Unfortunately, I have not travelled in the Delhi Metro. Therefore I will not be able to comment on its accessibility. But I understand that accessibility is an evolving process. There is always a little more that needs to be done to improve access. Therefore unless the Metro has been tried and tested by people with a range of disabilities, it may be difficult to comment on how usable it may be for people with more severe or multiple disabilities.
Taking this in account I do believe that any celebrations will be rather premature, especially when only a small part of the project is complete. It may be fair to say that a particular station is accessible but commenting on the whole project even before it has been fully completed will be unfortunate.
5. With disability and access being non-priority areas for the Government, is it appropriate for disability activists to issue individual certificates to various schemes and projects? Is it not important to engage experts in such assessments?
Issuing a certificate to a scheme or a project of being accessible is an authority that only the Government must have. The role of an activist is merely to bring such cases into the notice of the government. Definitely the certificate needs to be issued following a strict assessment criteria that involves not just physical access but many other issues. Assessment itself cannot be a one or two day visit. Rather it has to be based on a study conducted over a period of time of various users.

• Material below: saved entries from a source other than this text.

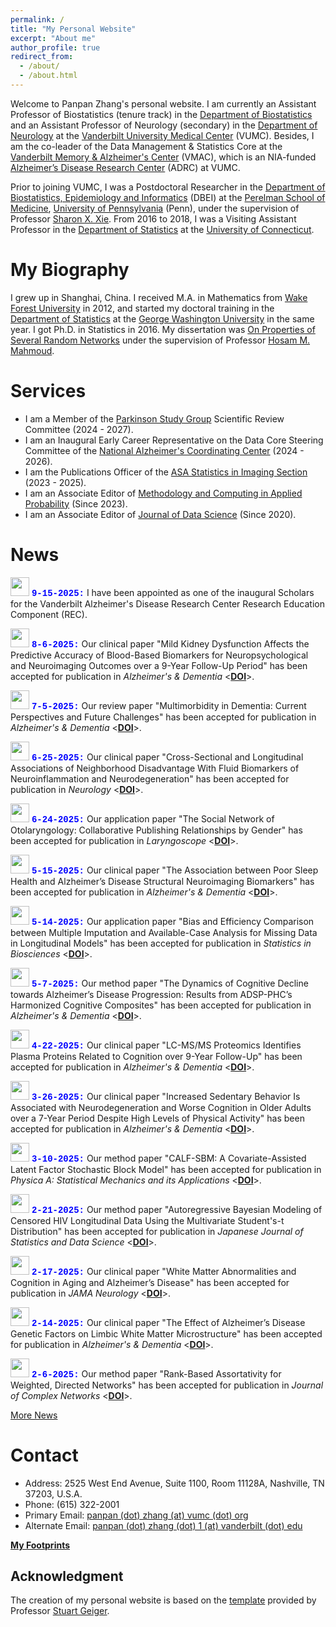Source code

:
 ```yaml
---
permalink: /
title: "My Personal Website"
excerpt: "About me"
author_profile: true
redirect_from: 
  - /about/
  - /about.html
---
```


Welcome to Panpan Zhang's personal website. I am currently an Assistant Professor of Biostatistics (tenure track) in the [Department of Biostatistics](https://www.vumc.org/biostatistics/vanderbilt-department-biostatistics) and an Assistant Professor of Neurology (secondary) in the [Department of Neurology](https://www.vumc.org/neurology) at the [Vanderbilt University Medical Center](https://www.vumc.org/main/home) (VUMC). Besides, I am the co-leader of the Data Management & Statistics Core at the [Vanderbilt Memory & Alzheimer's Center](https://www.vumc.org/vmac/home) (VMAC), which is an NIA-funded [Alzheimer’s Disease Research Center](https://www.nia.nih.gov/health/alzheimers-disease-research-centers) (ADRC) at VUMC.  

Prior to joining VUMC, I was a Postdoctoral Researcher in the [Department of Biostatistics, Epidemiology and Informatics](https://www.dbei.med.upenn.edu/) (DBEI) at the [Perelman School of Medicine](https://www.med.upenn.edu/), [University of Pennsylvania](https://www.upenn.edu/) (Penn), under the supervision of Professor [Sharon X. Xie](https://www.dbei.med.upenn.edu/bio/sharon-xiangwen-xie-phd). From 2016 to 2018, I was a Visiting Assistant Professor in the [Department of Statistics](https://stat.uconn.edu/) at the [University of Connecticut](https://uconn.edu/).

My Biography
============

I grew up in Shanghai, China. I received M.A. in Mathematics from [Wake Forest University](https://www.wfu.edu/) in 2012, and started my doctoral training in the [Department of Statistics](https://statistics.columbian.gwu.edu/) at the [George Washington University](https://www.gwu.edu/) in the same year. I got Ph.D. in Statistics in 2016. My dissertation was [On Properties of Several Random Networks](https://search-proquest-com.proxy.library.upenn.edu/docview/1778511395/fulltextPDF/85F5580422DB4BC5PQ/1?accountid=14707) under the supervision of Professor [Hosam M. Mahmoud](https://statistics.columbian.gwu.edu/hosam-m-mahmoud).

Services
============
* I am a Member of the [Parkinson Study Group](https://parkinson-study-group.org/) Scientific Review Committee (2024 - 2027).
* I am an Inaugural Early Career Representative on the Data Core Steering Committee of the [National Alzheimer's Coordinating Center](https://naccdata.org/) (2024 - 2026).
* I am the Publications Officer of the [ASA Statistics in Imaging Section](https://statsinimaging.github.io/) (2023 - 2025).
* I am an Associate Editor of [Methodology and Computing in Applied Probability](https://www.springer.com/journal/11009) (Since 2023).
* I am an Associate Editor of [Journal of Data Science](https://jds-online.org/journal/JDS) (Since 2020).

News
============
<img src="https://panpan-zhang.com/images/calendar-icon.png" width="30" height="30"> <span style="color:blue; font-family:'Courier New';">**9-15-2025:**</span> I have been appointed as one of the inaugural Scholars for the Vanderbilt Alzheimer's Disease Research Center Research Education Component (REC).

<img src="https://panpan-zhang.com/images/calendar-icon.png" width="30" height="30"> <span style="color:blue; font-family:'Courier New';">**8-6-2025:**</span> Our clinical paper "Mild Kidney Dysfunction Affects the Predictive Accuracy of Blood-Based Biomarkers for Neuropsychological and Neuroimaging Outcomes over a 9-Year Follow-Up Period" has been accepted for publication in *Alzheimer's & Dementia* <**[DOI](https://doi.org/10.1002/alz.70651)**>.

<img src="https://panpan-zhang.com/images/calendar-icon.png" width="30" height="30"> <span style="color:blue; font-family:'Courier New';">**7-5-2025:**</span> Our review paper "Multimorbidity in Dementia: Current Perspectives and Future Challenges" has been accepted for publication in *Alzheimer's & Dementia* <**[DOI](https://doi.org/10.1002/alz.70546)**>.

<img src="https://panpan-zhang.com/images/calendar-icon.png" width="30" height="30"> <span style="color:blue; font-family:'Courier New';">**6-25-2025:**</span> Our clinical paper "Cross-Sectional and Longitudinal Associations of Neighborhood Disadvantage With Fluid Biomarkers of Neuroinflammation and Neurodegeneration" has been accepted for publication in *Neurology* <**[DOI](https://doi.org/10.1212/WNL.0000000000213770)**>.

<img src="https://panpan-zhang.com/images/calendar-icon.png" width="30" height="30"> <span style="color:blue; font-family:'Courier New';">**6-24-2025:**</span> Our application paper "The Social Network of Otolaryngology: Collaborative Publishing Relationships by Gender" has been accepted for publication in *Laryngoscope* <**[DOI](https://doi.org/10.1002/lary.32394)**>.

<img src="https://panpan-zhang.com/images/calendar-icon.png" width="30" height="30"> <span style="color:blue; font-family:'Courier New';">**5-15-2025:**</span> Our clinical paper "The Association between Poor Sleep Health and Alzheimer’s Disease Structural Neuroimaging Biomarkers" has been accepted for publication in *Alzheimer's & Dementia* <**[DOI](https://doi.org/10.1002/alz.70364)**>.

<img src="https://panpan-zhang.com/images/calendar-icon.png" width="30" height="30"> <span style="color:blue; font-family:'Courier New';">**5-14-2025:**</span> Our application paper "Bias and Efficiency Comparison between Multiple Imputation and Available-Case Analysis for Missing Data in Longitudinal Models" has been accepted for publication in *Statistics in Biosciences* <**[DOI](https://doi.org/10.1007/s12561-025-09493-6)**>.

<img src="https://panpan-zhang.com/images/calendar-icon.png" width="30" height="30"> <span style="color:blue; font-family:'Courier New';">**5-7-2025:**</span> Our method paper "The Dynamics of Cognitive Decline towards Alzheimer’s Disease Progression: Results from ADSP-PHC’s Harmonized Cognitive Composites" has been accepted for publication in *Alzheimer's & Dementia* <**[DOI]( https://doi.org/10.1002/alz.70335)**>.

<img src="https://panpan-zhang.com/images/calendar-icon.png" width="30" height="30"> <span style="color:blue; font-family:'Courier New';">**4-22-2025:**</span> Our clinical paper "LC-MS/MS Proteomics Identifies Plasma Proteins Related to Cognition over 9-Year Follow-Up" has been accepted for publication in *Alzheimer's & Dementia* <**[DOI]( https://doi.org/10.1002/alz.70276)**>.

<img src="https://panpan-zhang.com/images/calendar-icon.png" width="30" height="30"> <span style="color:blue; font-family:'Courier New';">**3-26-2025:**</span> Our clinical paper "Increased Sedentary Behavior Is Associated with Neurodegeneration and Worse Cognition in Older Adults over a 7-Year Period Despite High Levels of Physical Activity" has been accepted for publication in *Alzheimer's & Dementia* <**[DOI]( https://doi.org/10.1002/alz.70157)**>.

<img src="https://panpan-zhang.com/images/calendar-icon.png" width="30" height="30"> <span style="color:blue; font-family:'Courier New';">**3-10-2025:**</span> Our method paper "CALF-SBM: A Covariate-Assisted Latent Factor Stochastic Block Model" has been accepted for publication in *Physica A: Statistical Mechanics and its Applications* <**[DOI]( https://doi.org/10.1016/j.physa.2025.130536)**>.

<img src="https://panpan-zhang.com/images/calendar-icon.png" width="30" height="30"> <span style="color:blue; font-family:'Courier New';">**2-21-2025:**</span> Our method paper "Autoregressive Bayesian Modeling of Censored HIV Longitudinal Data Using the Multivariate Student's-t Distribution" has been accepted for publication in *Japanese Journal of Statistics and Data Science* <**[DOI]( https://doi.org/10.1007/s42081-025-00299-w)**>.

<img src="https://panpan-zhang.com/images/calendar-icon.png" width="30" height="30"> <span style="color:blue; font-family:'Courier New';">**2-17-2025:**</span> Our clinical paper "White Matter Abnormalities and Cognition in Aging and Alzheimer’s Disease" has been accepted for publication in *JAMA Neurology* <**[DOI]( https://doi.org/10.1001/jamaneurol.2025.1601)**>.

<img src="https://panpan-zhang.com/images/calendar-icon.png" width="30" height="30"> <span style="color:blue; font-family:'Courier New';">**2-14-2025:**</span> Our clinical paper "The Effect of Alzheimer’s Disease Genetic Factors on Limbic White Matter Microstructure" has been accepted for publication in *Alzheimer's & Dementia* <**[DOI]( https://doi.org/10.1002/alz.70130)**>.

<img src="https://panpan-zhang.com/images/calendar-icon.png" width="30" height="30"> <span style="color:blue; font-family:'Courier New';">**2-6-2025:**</span> Our method paper "Rank-Based Assortativity for Weighted, Directed Networks" has been accepted for publication in *Journal of Complex Networks* <**[DOI](https://doi.org/10.1093/comnet/cnaf002)**>. 

[More News](https://panpan-zhang.com/year-archive/)

Contact
============
* Address: 2525 West End Avenue, Suite 1100, Room 11128A, Nashville, TN 37203, U.S.A.
* Phone: (615) 322-2001
* Primary Email: [panpan (dot) zhang (at) vumc (dot) org](mailto:panpan.zhang@vumc.org)
* Alternate Email: [panpan (dot) zhang (dot) 1 (at) vanderbilt (dot) edu](mailto:panpan.zhang.1@vanderbilt.edu)

**[My Footprints](https://panpan-zhang.com/talkmap/map.html)**

Acknowledgment
-------------
The creation of my personal website is based on the [template](https://github.com/academicpages) provided by Professor [Stuart Geiger](https://stuartgeiger.com/).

6. Is it not the State’s responsibility to take serious steps to create technical infrastructure and a professional pool? Is it fair to expect that only disabled people should come up with answers to planning blunders done by the Government?
Definitely it is duty of the State. There is no ambiguity in the fact that disabled people have to be provided an inclusive and barrier-free environment. But definitely disabled people are not expected to turn into architects or planners overnight. Disabled people need to be aware and advocate these issues. The Government will without doubt have to create a pool of professionals, provide technical standards, supporting policies to create a promising future. Some issues that according to me need to be urgently addressed by the Government are:
Creation of a technical body comprising of architects, planners, council of architects, transport industry, TCPO, ASI, NGOs etc to advice on matters relating to promotion, certification, creation etc of Inclusive Environment.
Making access studies mandatory in architecture and planning curriculum.
Encourage research on Inclusive Environments.
Draft appropriate policies for monitoring implementation.
Review the By-Laws and the CPWD guidelines and make sure they are adopted by all States and Union Territories.